SCA6_CACNA1A
- Gene
- CACNA1A
- Disease
- SCA6
- Inheritance
- AD
- Classification
- Definitive
- Total Score
- 18
- Publications Reviewed
- 5
- Publication Span
- 28.25 years
- Last Updated
- 08/12/2025
- Curator(s)
- Macayla Weiner, Laurel Hiatt
Description
Spinocerebellar ataxia type 6 (SCA6) is an autosomal dominant, late-onset, slowly progressive cerebellar ataxia caused by expansion of a CAG repeat in CACNA1A, encoding an expanded polyglutamine tract in the alpha1A/P/Q-type calcium-channel gene product/alpha1ACT. Expanded alleles were initially observed in unrelated ataxia cases and absent from controls, segregate or share disease haplotypes in families, and repeat-unit number influences age at onset and threshold interpretation.
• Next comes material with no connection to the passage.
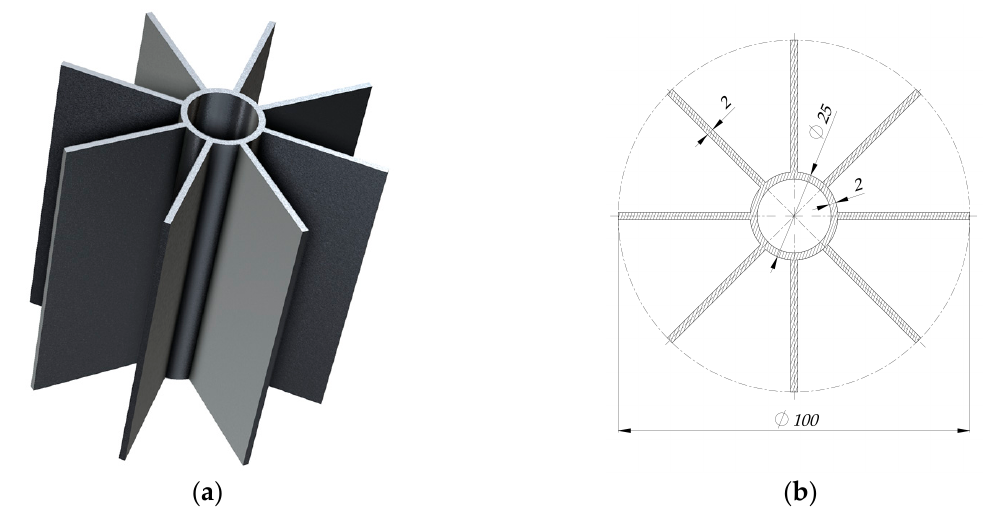
Figure 5. ( a ) Geometry and ( b ) cross-sectional dimensions of longitudinal finned tube with 8 fins.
Functional evidence supports Purkinje-cell vulnerability and a toxic gain-of-function mechanism involving CACNA1A C-terminal/alpha1ACT biology, with rescue of model phenotypes by reducing IRES-driven alpha1ACTSCA6 translation.
Genetic evidence
Total: 12
| Singular Evidence | Probands | PMID:39996131 | 6 | Observational cohort of 2,768 individuals tested for CACNA1A CAG repeat units; results support SCA6 diagnosis at >=21 repeat units, with 19-20 repeat units interpreted as an intermediate range requiring opposite-allele and clinical context. |
| Collective Evidence | Segregation | PMID:15026782 | 1.5 | In 12 Dutch SCA6 families, 8 shared a CACNA1A-region core haplotype between D19S1165 and D19S840 (3-3-6-22-3) that was absent from 80 control chromosomes; additional LD and genealogical data supported a founder haplotype. |
| Statistics | Case-control data | PMID:8988170 | 6 | Expanded CACNA1A CAG alleles (21-27 repeats) were found in 8/133 unrelated ataxia index cases and in 0/475 ethnically matched non-ataxia controls, whose alleles ranged from 4-16 repeats (Fisher exact P < 1e-5). |
| Collective Evidence | Allele | PMID:39996131 | 2 | Repeat-unit number refines pathogenic interpretation: family history positivity increased above 19 repeat units and plateaued at >=23; >=23 repeat units appeared sufficient for disease regardless of opposite allele, while 19-20 repeat units were intermediate and 21-22 repeat units were modified by opposite-allele length. |
Experimental evidence
Total: 6
| Function | Biochemical function | PMID:8988170 | 0.5 | CACNA1A encodes the alpha1A/P-Q-type voltage-dependent calcium-channel subunit; the SCA6 CAG repeat lies in the open reading frame of several isoforms and is predicted to encode an expanded polyglutamine tract. |
| Function | Biochemical function | PMID:23331413 | 0.5 | Secondary review: CACNA1A is the P/Q-type alpha1A calcium-channel gene for SCA6, and the SCA6 expansion encodes an expanded polyglutamine tract. The review also discusses RNAi-based post-transcriptional silencing as a therapeutic concept, not primary locus-specific data. |
| Function | Regulatory impact | PMID:8988170 | 1.5 | Alternative CACNA1A isoforms were identified; GGCAG insertion/splicing can place the CAG repeat within an extended open reading frame, making the repeat polyglutamine-coding in specific isoforms. |
| Models | Non-human model organism | PMID:27412786 | 2 | AAV9-mediated expression of CACNA1A IRES-driven alpha1ACT-Q33 in neonatal wild-type mice caused early-onset motor deficits, gait instability, Purkinje-cell degeneration, and approximately 50% Purkinje-cell loss. |
| Rescue | Rescue in non-human model organism | PMID:27412786 | 2 | AAV9-miR-3191-5p reduced IRES-driven alpha1ACT-Q33 protein expression and rescued SCA6 mouse phenotypes, including Purkinje-cell degeneration, rotarod/open-field performance, and gait instability. |
Note: Maximum score caps apply at evidence type, category, and supercategory levels, so section totals may be lower than the raw sum of row scores.